Je tiens tout particulièrement à remercier Mark Audcent, notre ancien légiste et conseiller parlementaire, de ses nombreuses années de loyaux services au Sénat et à chacun des sénateurs. J'aimerais également souhaiter la bienvenue à Michel Patrice, le nouveau légiste et conseiller parlementaire. Nous avons beaucoup de chance d'avoir bénéficié de l'excellent service de Mark à titre de légiste et de Michel à titre de légiste adjoint. Je suis ravie que Michel ait accepté le titre de premier conseiller juridique, et ce, malgré le fait qu'il savait exactement dans quoi il se lançait.

Michel, nous nous réjouissons tous à l'idée de collaborer avec vous dans vos nouvelles fonctions, et Mark, si vous lisez ces lignes, nous vous remercions bien sincèrement des judicieux conseils que vous nous avez donnés pendant des années. Nous vous offrons nos vœux de santé et de bonheur pour une retraite bien méritée.

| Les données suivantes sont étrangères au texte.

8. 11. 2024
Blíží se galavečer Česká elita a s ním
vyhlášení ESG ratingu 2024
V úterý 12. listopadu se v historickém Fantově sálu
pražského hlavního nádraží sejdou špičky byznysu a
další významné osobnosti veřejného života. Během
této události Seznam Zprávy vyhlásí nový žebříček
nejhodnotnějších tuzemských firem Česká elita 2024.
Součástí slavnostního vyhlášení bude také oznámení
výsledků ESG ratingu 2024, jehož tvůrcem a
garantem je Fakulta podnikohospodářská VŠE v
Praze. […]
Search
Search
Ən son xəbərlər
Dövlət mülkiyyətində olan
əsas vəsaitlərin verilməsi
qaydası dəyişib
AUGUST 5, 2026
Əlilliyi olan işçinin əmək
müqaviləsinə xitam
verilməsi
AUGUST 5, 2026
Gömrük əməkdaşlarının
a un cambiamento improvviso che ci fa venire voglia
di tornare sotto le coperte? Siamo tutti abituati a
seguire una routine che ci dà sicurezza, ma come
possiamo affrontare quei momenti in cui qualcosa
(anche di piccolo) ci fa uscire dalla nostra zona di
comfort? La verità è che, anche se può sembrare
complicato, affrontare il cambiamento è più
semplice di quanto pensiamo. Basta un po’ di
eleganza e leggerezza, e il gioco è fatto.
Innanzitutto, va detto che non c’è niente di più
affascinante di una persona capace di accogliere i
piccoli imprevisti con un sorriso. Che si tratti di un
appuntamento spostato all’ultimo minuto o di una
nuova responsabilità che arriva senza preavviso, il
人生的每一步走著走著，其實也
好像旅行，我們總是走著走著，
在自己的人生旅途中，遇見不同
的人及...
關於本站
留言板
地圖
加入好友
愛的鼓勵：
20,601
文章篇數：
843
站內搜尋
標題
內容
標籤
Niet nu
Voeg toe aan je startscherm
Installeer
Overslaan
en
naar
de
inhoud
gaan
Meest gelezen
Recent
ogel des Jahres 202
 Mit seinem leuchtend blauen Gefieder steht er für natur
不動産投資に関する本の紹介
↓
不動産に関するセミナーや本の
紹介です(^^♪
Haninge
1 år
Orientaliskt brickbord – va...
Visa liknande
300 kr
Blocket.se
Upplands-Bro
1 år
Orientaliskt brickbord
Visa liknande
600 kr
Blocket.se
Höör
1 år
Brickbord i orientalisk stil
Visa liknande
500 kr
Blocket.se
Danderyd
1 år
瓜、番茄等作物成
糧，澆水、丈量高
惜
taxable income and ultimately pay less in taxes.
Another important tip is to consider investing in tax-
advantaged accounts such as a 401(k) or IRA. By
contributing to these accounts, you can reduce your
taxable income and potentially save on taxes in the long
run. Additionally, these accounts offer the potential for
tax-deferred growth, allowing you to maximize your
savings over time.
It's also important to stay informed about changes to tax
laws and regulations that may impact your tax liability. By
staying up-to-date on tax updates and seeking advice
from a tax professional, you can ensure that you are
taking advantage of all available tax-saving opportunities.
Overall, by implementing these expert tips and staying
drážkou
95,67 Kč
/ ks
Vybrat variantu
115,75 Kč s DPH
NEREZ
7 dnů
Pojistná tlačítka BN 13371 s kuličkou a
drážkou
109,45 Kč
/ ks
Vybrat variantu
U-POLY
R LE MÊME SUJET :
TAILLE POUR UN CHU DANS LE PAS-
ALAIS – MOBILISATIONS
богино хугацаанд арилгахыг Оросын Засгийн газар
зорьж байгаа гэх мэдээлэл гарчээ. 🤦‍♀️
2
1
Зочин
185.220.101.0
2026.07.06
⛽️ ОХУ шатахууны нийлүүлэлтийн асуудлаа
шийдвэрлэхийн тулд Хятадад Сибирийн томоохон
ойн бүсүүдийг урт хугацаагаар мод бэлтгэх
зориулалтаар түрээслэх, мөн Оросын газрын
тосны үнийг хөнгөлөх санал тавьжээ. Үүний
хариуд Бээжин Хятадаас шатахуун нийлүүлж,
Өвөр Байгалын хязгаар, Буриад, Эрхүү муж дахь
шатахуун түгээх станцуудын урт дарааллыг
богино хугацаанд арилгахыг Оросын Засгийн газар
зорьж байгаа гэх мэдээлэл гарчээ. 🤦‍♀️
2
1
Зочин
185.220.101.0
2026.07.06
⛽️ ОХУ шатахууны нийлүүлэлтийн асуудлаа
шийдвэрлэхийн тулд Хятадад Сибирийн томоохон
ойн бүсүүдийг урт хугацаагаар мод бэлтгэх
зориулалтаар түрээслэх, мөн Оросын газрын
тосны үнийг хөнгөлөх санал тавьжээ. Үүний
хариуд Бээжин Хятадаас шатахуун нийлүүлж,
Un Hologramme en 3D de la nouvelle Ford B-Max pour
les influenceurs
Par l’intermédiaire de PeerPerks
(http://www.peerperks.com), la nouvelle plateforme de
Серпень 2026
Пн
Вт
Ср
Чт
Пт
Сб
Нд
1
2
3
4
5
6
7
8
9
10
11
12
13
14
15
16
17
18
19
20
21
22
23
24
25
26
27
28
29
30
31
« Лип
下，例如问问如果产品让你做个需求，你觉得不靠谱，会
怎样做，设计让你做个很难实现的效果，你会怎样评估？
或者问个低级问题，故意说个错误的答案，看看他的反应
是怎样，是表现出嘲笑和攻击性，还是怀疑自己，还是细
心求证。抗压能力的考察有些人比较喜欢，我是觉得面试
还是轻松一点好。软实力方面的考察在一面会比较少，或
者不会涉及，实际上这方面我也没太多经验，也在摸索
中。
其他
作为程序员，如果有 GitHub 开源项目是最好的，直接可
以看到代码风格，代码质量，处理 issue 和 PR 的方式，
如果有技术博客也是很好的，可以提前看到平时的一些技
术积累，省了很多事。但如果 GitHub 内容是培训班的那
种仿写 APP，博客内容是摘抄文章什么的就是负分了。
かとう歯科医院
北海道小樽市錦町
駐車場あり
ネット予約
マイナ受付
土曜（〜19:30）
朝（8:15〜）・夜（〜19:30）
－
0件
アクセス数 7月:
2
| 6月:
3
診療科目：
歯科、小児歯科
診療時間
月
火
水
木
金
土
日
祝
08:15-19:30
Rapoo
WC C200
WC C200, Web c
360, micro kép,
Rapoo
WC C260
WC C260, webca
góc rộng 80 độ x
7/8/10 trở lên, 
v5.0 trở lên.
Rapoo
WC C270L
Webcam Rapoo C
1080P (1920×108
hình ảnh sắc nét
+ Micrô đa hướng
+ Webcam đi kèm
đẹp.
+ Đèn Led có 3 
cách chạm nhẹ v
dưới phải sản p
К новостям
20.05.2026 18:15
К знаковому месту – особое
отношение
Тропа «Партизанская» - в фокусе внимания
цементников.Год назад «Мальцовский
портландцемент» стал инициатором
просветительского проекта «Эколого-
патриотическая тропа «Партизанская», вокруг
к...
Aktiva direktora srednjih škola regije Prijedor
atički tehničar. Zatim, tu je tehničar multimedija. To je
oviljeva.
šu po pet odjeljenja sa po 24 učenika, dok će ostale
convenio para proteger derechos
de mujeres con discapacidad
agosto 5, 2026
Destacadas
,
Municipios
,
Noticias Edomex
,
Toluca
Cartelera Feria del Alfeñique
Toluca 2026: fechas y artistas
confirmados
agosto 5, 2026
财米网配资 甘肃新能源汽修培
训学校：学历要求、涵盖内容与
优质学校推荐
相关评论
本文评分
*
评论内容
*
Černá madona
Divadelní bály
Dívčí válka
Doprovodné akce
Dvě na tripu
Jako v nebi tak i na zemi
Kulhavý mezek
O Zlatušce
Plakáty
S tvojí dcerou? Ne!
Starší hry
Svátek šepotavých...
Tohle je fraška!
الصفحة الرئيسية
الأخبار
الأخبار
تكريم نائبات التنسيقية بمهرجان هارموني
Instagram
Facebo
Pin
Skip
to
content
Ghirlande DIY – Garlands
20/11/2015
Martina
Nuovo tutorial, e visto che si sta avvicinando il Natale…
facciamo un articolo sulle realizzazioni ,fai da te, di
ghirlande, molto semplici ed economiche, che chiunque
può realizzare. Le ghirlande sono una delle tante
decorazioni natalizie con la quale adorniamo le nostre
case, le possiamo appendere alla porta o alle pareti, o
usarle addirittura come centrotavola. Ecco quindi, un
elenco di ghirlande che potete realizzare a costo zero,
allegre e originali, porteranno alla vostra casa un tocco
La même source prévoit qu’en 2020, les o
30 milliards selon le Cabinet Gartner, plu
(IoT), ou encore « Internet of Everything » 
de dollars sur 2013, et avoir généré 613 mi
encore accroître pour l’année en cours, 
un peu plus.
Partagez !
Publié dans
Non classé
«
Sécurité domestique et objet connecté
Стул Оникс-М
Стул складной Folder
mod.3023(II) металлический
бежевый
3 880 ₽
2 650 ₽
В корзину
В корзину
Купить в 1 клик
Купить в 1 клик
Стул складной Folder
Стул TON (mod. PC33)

Je remercie également nos interprètes, traducteurs et sténographes, l'excellent personnel qui travaille aux Débats et aux Journaux, les membres du Service de sécurité, le personnel de nos bureaux, bien entendu, et les nombreuses autres personnes qui assurent le bon fonctionnement du Sénat et nous permettent ainsi de nous consacrer aux projets de loi et aux autres questions dont nous sommes saisis. Merci à vous tous. Honnêtement, nous ne pourrions pas faire notre travail sans vous.

J'espère que vous profiterez du fait que vous ne nous aurez pas dans les jambes cet été pour vous reposer et refaire le plein. Je sais qu'à l'automne, nous vous reviendrons avec une foule de demandes impossibles auxquelles vous réussirez à répondre rapidement, comme par magie. Merci à vous, et passez un bel été.

Enfin, quelques mots à mes collègues des deux côtés de la Chambre. J'espère que nous profiterons de l'été pour réfléchir aux défis et aux possibilités que comporte la décision de la Cour suprême concernant le renvoi sur le Sénat et que nous reviendrons à l'automne déterminés à travailler ensemble afin d'améliorer, dans la mesure du possible, notre façon de faire les choses dans l'intérêt des Canadiens.

Passez un bel été. Au plaisir de vous revoir à l'automne.

Des voix : Bravo!

L'honorable Yonah Martin (leader adjointe du gouvernement) : Merci, Votre Honneur. Si je puis me le permettre, j'aimerais m'associer aux remerciements formulés par le leader du gouvernement et le leader de l'opposition.

(La séance est levée, et le Sénat s'ajourne au mardi 16 septembre 2014, à 14 heures.)